Also for sale was an assortment of wine, baking mixes, bath products, country crafts and herbs for cooking, drinking and soaking in - all made in West Virginia.


"It's much bigger. It's nice," said Covell, who said she grew up in a farm area and prefers to buy her produce at a farmers' market rather than at a roadside stand or grocery store.

"I always feel more comfortable here ... because they have better produce," she said.

The future of family farms in West Virginia would be more certain if more customers thought like Covell, according to state and federal agriculture officials, who say farmers' markets like the one in Inwood give smaller farmers a chance to make a decent profit.

"Many times, for family-sized farms, it can be the difference between staying in business and going out of business," said Michael V. Dunn, assistant secretary of the U.S. Department of Agriculture's marketing and regulatory programs, who co-hosted the open house with West Virginia Department of Agriculture Commissioner Gus R. Douglass.

"The bottom line is it has to be profitable," said Douglass, whose agency owns and operates the Inwood Farmers' Market.

For the past decade, the state Department of Agriculture has been cultivating a growing group of entrepreneurs who take commodities grown in the state and produce "value-added" products, ranging from wine to barbecue sauce, said Bob Williams, director of marketing for the agency.

While promoting agriculture, the strategy creates jobs for people involved in food processing, Williams said.

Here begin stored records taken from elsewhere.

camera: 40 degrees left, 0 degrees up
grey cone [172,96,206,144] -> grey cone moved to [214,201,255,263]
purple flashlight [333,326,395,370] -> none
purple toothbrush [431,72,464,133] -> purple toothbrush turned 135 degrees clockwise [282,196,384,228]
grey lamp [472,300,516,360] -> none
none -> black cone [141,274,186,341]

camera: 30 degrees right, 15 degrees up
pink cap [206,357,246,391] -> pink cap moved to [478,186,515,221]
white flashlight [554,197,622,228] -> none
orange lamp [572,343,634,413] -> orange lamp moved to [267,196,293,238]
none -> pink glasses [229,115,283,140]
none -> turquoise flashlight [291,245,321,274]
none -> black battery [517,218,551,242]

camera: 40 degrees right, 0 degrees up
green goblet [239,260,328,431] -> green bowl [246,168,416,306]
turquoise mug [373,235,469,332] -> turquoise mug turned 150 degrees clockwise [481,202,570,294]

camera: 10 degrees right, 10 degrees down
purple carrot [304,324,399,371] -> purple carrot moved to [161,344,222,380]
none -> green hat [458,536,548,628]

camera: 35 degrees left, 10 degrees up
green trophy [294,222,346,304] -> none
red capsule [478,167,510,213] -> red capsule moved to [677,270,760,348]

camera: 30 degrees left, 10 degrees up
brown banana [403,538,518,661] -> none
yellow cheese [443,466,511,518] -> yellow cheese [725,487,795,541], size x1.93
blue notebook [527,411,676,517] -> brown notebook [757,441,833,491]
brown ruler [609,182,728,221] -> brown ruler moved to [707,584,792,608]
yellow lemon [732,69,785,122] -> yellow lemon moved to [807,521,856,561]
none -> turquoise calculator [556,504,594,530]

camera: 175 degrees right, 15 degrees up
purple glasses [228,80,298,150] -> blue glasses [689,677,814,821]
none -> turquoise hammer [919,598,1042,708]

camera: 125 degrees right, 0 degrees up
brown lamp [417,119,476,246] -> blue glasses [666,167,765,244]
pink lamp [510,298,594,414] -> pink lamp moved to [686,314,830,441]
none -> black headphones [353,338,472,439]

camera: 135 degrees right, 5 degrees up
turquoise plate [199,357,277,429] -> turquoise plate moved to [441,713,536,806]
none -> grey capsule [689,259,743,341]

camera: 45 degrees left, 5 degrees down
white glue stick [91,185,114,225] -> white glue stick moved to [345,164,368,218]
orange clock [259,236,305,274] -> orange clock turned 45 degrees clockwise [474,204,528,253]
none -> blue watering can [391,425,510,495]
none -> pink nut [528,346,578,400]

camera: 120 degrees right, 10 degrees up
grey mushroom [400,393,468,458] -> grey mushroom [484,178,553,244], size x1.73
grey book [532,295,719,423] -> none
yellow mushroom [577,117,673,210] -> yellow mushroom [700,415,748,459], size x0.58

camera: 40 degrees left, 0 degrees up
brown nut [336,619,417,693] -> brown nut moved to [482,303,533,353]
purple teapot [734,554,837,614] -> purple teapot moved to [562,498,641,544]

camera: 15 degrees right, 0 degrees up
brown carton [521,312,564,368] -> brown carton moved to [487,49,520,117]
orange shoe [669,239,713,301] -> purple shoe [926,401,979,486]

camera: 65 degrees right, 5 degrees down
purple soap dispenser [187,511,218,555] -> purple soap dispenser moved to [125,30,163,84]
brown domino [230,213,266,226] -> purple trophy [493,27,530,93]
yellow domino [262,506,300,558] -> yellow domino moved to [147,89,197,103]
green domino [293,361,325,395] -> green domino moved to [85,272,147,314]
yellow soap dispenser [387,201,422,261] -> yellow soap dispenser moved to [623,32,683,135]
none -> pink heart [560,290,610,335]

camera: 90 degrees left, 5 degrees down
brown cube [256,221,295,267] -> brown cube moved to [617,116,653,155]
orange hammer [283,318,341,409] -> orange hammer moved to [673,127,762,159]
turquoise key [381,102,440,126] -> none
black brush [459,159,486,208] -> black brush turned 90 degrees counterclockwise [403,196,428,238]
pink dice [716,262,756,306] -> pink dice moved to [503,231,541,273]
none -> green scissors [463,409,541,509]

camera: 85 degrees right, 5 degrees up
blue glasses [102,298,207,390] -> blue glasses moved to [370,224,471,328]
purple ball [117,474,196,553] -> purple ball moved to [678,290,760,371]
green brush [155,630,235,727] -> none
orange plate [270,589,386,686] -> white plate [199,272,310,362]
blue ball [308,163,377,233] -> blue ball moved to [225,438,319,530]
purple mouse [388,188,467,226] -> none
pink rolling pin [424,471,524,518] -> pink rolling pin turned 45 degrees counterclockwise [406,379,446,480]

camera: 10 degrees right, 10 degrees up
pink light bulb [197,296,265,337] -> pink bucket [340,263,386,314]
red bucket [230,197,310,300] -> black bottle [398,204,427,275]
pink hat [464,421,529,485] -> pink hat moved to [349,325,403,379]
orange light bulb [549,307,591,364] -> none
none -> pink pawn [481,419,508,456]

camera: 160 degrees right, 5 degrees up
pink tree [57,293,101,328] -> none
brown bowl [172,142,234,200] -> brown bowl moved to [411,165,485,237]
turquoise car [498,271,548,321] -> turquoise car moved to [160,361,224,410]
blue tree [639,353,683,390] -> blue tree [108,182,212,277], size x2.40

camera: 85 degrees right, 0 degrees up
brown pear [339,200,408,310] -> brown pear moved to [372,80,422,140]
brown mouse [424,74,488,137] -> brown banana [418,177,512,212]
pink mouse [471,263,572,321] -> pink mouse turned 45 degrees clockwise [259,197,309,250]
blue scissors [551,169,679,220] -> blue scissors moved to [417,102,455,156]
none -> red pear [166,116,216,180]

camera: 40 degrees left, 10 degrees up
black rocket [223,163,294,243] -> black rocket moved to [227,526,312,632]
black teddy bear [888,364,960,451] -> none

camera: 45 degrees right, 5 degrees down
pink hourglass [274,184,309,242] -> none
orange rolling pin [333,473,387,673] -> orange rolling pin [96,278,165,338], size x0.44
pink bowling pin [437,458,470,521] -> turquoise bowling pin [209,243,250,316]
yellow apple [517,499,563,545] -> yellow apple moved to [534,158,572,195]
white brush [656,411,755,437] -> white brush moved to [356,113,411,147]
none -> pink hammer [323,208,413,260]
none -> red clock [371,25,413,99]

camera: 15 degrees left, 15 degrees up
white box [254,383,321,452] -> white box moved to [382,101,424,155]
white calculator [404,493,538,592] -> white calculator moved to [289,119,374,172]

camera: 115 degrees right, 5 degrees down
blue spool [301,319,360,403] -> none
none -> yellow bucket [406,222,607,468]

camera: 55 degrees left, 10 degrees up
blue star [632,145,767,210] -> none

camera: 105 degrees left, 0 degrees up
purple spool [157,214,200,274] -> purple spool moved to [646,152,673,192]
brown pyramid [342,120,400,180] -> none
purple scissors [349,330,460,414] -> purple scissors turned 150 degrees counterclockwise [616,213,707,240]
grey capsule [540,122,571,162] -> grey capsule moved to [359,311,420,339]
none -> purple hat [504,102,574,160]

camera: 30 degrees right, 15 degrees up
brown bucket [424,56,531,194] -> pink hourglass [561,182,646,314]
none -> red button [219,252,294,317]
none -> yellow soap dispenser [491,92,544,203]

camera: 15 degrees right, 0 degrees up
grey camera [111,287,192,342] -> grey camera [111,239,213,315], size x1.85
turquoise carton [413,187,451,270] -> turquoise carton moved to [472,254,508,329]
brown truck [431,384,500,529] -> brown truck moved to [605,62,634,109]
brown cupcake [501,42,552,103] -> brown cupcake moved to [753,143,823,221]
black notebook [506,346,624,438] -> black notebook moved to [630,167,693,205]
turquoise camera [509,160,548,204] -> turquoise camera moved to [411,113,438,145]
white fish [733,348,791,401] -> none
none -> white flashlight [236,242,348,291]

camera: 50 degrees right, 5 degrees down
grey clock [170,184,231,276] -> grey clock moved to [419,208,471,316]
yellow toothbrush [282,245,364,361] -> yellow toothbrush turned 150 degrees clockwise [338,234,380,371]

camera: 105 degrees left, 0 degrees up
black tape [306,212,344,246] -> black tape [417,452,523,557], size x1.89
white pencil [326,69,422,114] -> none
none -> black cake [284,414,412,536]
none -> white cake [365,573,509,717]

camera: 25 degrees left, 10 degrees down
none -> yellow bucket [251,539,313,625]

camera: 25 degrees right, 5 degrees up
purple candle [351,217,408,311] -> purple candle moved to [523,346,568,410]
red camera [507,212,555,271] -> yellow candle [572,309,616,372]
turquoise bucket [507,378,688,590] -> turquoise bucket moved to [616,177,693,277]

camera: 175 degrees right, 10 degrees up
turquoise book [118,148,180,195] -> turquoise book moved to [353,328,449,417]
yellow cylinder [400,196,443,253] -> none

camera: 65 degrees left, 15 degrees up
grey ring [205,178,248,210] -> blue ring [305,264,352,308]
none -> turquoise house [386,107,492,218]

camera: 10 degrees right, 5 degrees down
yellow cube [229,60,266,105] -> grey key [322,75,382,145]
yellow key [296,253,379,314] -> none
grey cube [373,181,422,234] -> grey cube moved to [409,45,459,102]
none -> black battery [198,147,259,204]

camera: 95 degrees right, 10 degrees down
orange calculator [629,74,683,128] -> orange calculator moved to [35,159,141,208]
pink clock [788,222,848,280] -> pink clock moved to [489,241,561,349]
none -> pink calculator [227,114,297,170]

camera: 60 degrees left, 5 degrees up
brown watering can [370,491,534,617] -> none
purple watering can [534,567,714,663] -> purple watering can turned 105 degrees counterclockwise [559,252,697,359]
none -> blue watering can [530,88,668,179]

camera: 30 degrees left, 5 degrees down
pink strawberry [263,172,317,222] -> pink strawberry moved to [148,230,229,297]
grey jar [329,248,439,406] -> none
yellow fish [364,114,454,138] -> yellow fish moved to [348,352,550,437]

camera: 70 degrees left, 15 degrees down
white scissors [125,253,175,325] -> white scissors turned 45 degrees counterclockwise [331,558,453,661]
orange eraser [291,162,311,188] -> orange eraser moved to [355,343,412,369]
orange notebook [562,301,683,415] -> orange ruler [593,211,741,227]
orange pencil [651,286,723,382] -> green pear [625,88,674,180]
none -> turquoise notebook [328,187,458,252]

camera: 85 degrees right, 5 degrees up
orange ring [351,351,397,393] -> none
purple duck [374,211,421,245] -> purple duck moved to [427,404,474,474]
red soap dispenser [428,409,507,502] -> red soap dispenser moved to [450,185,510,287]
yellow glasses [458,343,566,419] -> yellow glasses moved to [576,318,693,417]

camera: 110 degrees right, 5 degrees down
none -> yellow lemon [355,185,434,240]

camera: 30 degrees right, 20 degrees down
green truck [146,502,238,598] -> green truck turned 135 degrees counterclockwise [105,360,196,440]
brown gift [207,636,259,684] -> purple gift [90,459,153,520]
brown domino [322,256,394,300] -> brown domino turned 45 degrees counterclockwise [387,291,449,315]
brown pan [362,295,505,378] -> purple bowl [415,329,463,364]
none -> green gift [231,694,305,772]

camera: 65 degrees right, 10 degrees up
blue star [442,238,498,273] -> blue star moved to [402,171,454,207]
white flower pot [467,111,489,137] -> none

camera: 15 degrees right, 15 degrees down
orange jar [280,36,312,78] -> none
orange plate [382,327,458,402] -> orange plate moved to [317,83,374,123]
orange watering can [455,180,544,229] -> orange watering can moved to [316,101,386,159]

Last year, the agency decided to use the then-small Inwood Farmers' Market as a prototype in marketing some West Virginia-made products, Douglass said.

The Eastern Panhandle was chosen because of its growing population and the number of locally made products, he said.

The response was overwhelmingly positive, prompting the decision to expand the market's size to offer a greater selection of the state's growing array of products, Douglass said.

The expansion project, finished in April, added 60 square feet to the indoor market, which was started more than 40 years ago as a packing shed for apples and peaches, said Assistant Manager Velma Butler.

Situated near Interstate 81 on W.Va. 51 in Inwood, the market attracts a lot of out-of-state people, some by the busload, Butler said.

While keeping them coming, she said she'd like to see more local people support the farmers' market, which sells only produce grown by West Virginia farmers, she said.

"I just want people around here to know we have farmers and good produce," said Butler, who owns a beef farm nearby.

Brenda and Fred Johnson, of Jones Spring, W.Va., said they didn't realize so many different products were made in West Virginia until they saw them displayed at the farmers' market.

It was the couple's first trip to the Inwood market, said Fred Johnson, 52, who said they go to farmers' markets from time to time because they tend to offer varieties of produce that can't be found at a supermarket.

"And I think the prices are better," he said.

Martinsburg resident Peggy Morris said she decided to check out the farmers' market after hearing about the open house on the radio.

Morris, 68, said she thought some of the specialty food products would make nice prizes for her bridge group.

"We always get trinkets. I thought we could get something they could use for a change," said Morris, who was eying canned chow-chow, packages of gourmet coffee and jars of spaghetti sauce for her basket.

"I'm real impressed," she said. "I'd rather keep my money in the state, I guess."

The farmers' market is open from 8 a.m. to 4:30 p.m. weekdays and from 8 a.m. to 2 p.m. Saturdays.